Prowokacyjne zabójstwa na Ukrainie? Kijów Prowokacją i "wodą na młyn wrogów" Ukrainy nazwał w czwartek prezydent tego kraju Petro Poroszenko zabójstwa dwóch osób znanych z prorosyjskich poglądów. Zażądał szybkiego i przejrzystego śledztwa w sprawie tych głośnych zabójstw. Ich ofiary to: dziennikarz Ołeś Buzyna i były deputowany do parlamentu Ołeh Kałasznikow. "Jest to ta sama seria wydarzeń. Ich istota i znaczenie polityczne są zrozumiałe: to świadoma prowokacja, woda na młyn naszych wrogów, a jej celem jest destabilizacja sytuacji na Ukrainie i dyskredytacja wyboru politycznego ukraińskiego narodu" oświadczył Poroszenko cytowany w komunikacie prezydenckich służb prasowych. Buzyna, który do niedawna był redaktorem naczelnym należącego do oligarchy Rinata Achmetowa dziennika "Siegodnia", został zastrzelony w Kijowie w czwartek po południu. Doradca ministra spraw wewnętrznych i deputowany do parlamentu ukraińskiego Anton Heraszczenko oświadczył, że Buzyna był świad-
kiem w śledztwie w sprawie tzw. antymajdanu. Były to organizowane i opłacane przez ekipę ówczesnego prezydenta Wiktora Janukowycza kontrprotesty przeciwko uczestnikom antyrządowych demonstracji na Ukrainie na przełomie lat 2013-2014. Heraszczenko nie wykluczył, że śmierć Buzyny mogła być dziełem rosyjskich służb specjalnych i porównał ją z zamordowaniem dzień wcześniej byłego deputowanego Partii Regionów Janukowycza, Kałasznikowa, który także został zastrzelony. "Te zabójstwa są do siebie podobne i nie wykluczam, że zostały zorganizowane przez rosyjskie służby specjalne dla stworzenia w Kijowie atmosfery terroru, histerii, że dzieje się to z ludźmi, którzy występowali przeciwko Majdanowi i nowym władzom" - powiedział. Ukraińskie media zwracają uwagę, że zaledwie kilka minut po informacji o zabiciu Buzyny jego śmierć skomentował prezydent Rosji Władimir Putin. Podczas dorocznej telekonferencji z obywatelami oświadczył, że nie
jest to pierwsze zabójstwo polityczne na Ukrainie. Tymczasem ukraińscy eksperci uważają za mało prawdopodobną eskalację działań militarnych Rosji w Donbasie; prognozują zamrożenie konfliktu we wschodniej Ukrainie na dość długi czas.
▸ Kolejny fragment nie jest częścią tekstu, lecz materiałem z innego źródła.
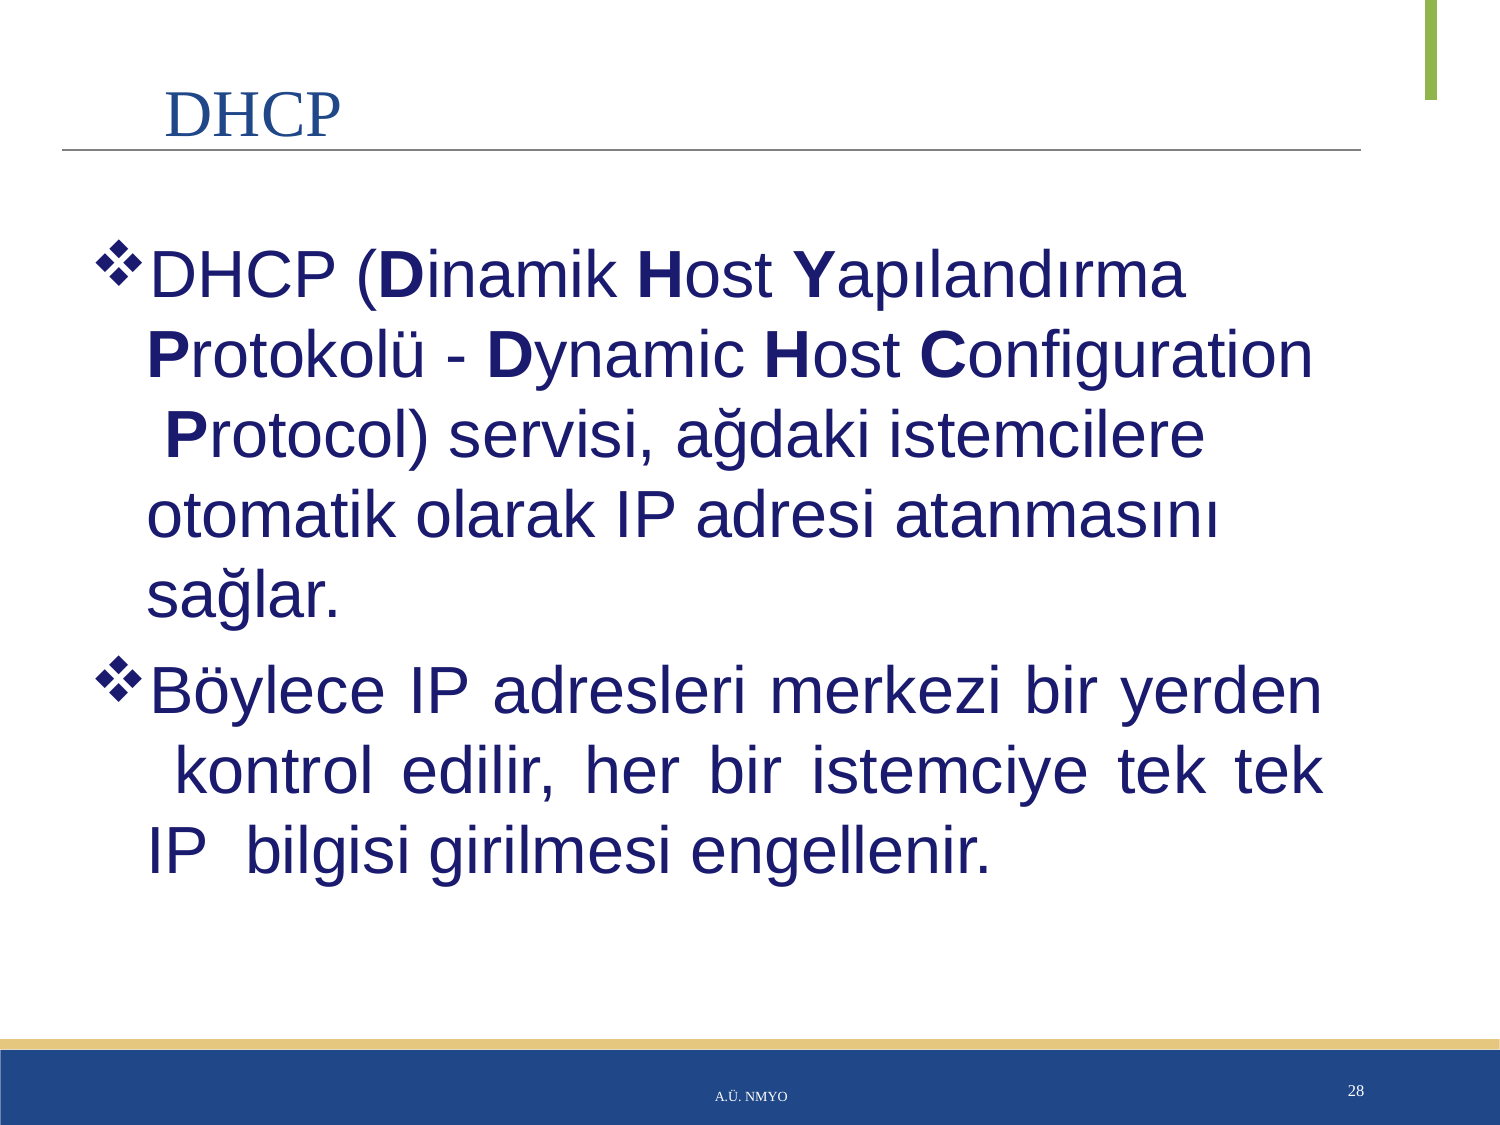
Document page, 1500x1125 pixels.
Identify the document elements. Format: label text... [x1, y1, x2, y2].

Opiniami dzielili się w piątek na konferencji prasowej w agencji Interfax-Ukraina. "Musimy być realistami: wyzwolić Donbasu jeśli patrzeć z militarnego punktu widzenia nie możemy, scenariusz odłączenia i legitymizacji DRL/ŁRL (samozwańcze republiki prorosyjskich separatystów - PAP) też jest mało prawdopodobny. Sądzę, że największe szanse ma scenariusz "zamrożonego" konfliktu, przy czym w tym konkretnym przypadku uważam to nie za minus, lecz za plus dla Ukrainy" - powiedział dyrektor Szkoły Analityki Politycznej w Akademii Mohylańskiej w Kijowie Ołeksij Harań na konferencji prasowej. Prof. Harań wyraził wątpliwość, by Rosja umożliwiła reintegrację okupowanych terenów Donbasu z Ukrainą.